Lionel Messi au Paris Saint-Germain : quel impact pour le Fair Play Financier ?

par | 24, Août, 2021

Lionel Messi au Paris Saint-Germain : quel impact pour le Fair Play Financier et la régulation financière du football européen ?

Le 27 mai 2010, le comité exécutif de l’UEFA adoptait le principe du Fair Play Financier (FPF) visant à freiner l’inflation des dépenses engagées par les clubs et à assurer la santé financière du football européen en contraignant les clubs européens à ne plus vivre au-dessus de leurs moyens. 

Face aux pertes principalement dues aux dépenses réalisées pour financer les salaires toujours croissants des joueurs, ce règlement impose aux clubs d’équilibrer leurs comptes en poursuivant des objectifs d’amélioration financière, de transparence et de crédibilité visés à l’article 2.2.a du règlement de l’UEFA sur l’octroi de licence aux clubs et le fair play financier. 

L’article 62.4 du règlement précité reflète ces objectifs en ce qu’il dispose que tout club dont la masse salariale dépasse 70% de son budget ou dont la dette dépasse 100% du total de ses recettes, sur une période de surveillance (correspondant à trois années), devra communiquer un rapport détaillant les mesures envisagées pour y remédier. 

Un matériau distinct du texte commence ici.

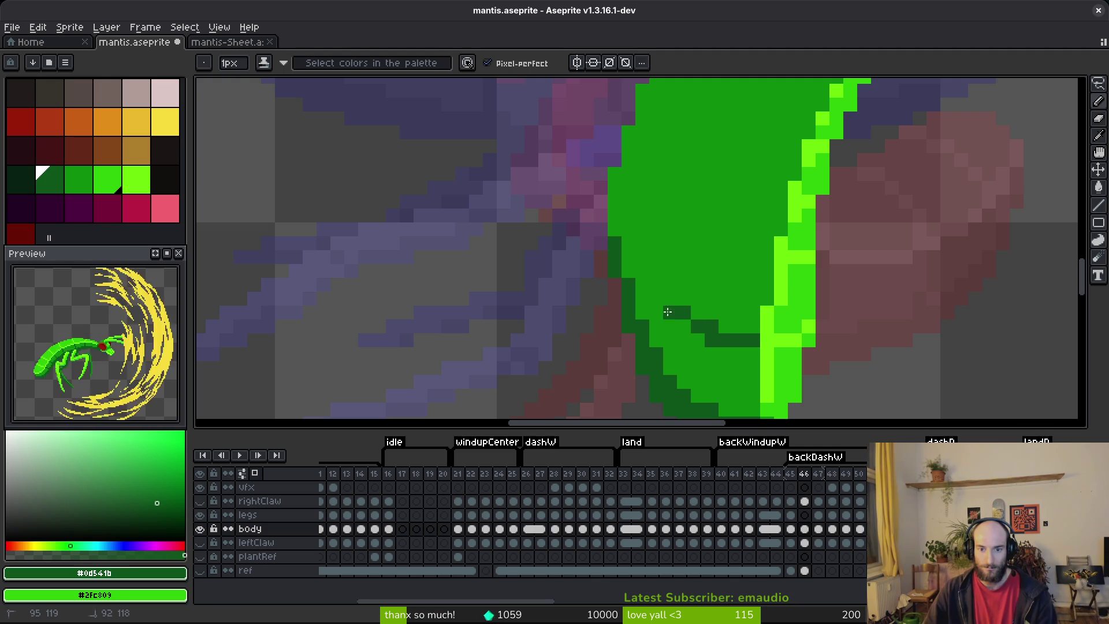
{"action": "right_click", "coordinate": [658, 300], "text": "alt"}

Les sanctions pour non respect des dispositions du FPF, prévues par l’article 29 du règlement de procédure régissant l’instance de contrôle financier des clubs de l’UEFA, sont variées, allant de la simple mise en garde jusqu’à l’exclusion des compétitions en passant par le retrait d’un titre ou d’un mérite. 

L’enjeu de cette régulation est a priori louable afin de limiter les endettements des grands clubs européens et favoriser le développement durable de nouveaux modèles économiques. 

Cependant, depuis sa création, et malgré plusieurs révisions, le FPF n’a cessé d’être fragilisé. 

Le Fair Play Financier : un dispositif malmené

Depuis sa mise en place, la portée normative du FPF l’a fait entrer en conflit avec les principes de libre concurrence et de libre circulation du droit européen. 

Bien qu’aucune cour de justice ne se soit encore prononcée sur la compatibilité du FPF avec les normes européennes, le dispositif a fait l’objet de nombreuses critiques dans la mesure où : 

– Il semble restreindre la libre concurrence dans la mesure où une association d’entreprises exerçant une activité économique (UEFA) prenant des décisions (le FPF) susceptibles d’affecter un marché (le marché sportif) ayant pour conséquence de restreindre ou de fausser le jeu de la concurrence pourrait être considérée comme ayant une pratique anticoncurrentielle au regard du droit de l’Union Européenne ; 

– Il semble violer le principe de libre circulation des personnes en instaurant un plafonnement salarial qui limite le nombre de clubs pouvant accorder aux meilleurs joueurs une rémunération élevée.

Malgré les arguments tendant à justifier ces contraintes par l’équité financière et sportive, et la position des instances européennes (notamment la Commission européenne) qui acceptent de tenir compte de la spécificité sportive pour justifier des dérogations aux principes du droit européen, l’efficacité économique du FPF et l’efficacité de ses pouvoirs de contrôle et de sanction n’ont pas été démontrées. Il ne fait aucun doute que la position de la Cour de Justice de l’Union Européenne est attendue sur cette question. 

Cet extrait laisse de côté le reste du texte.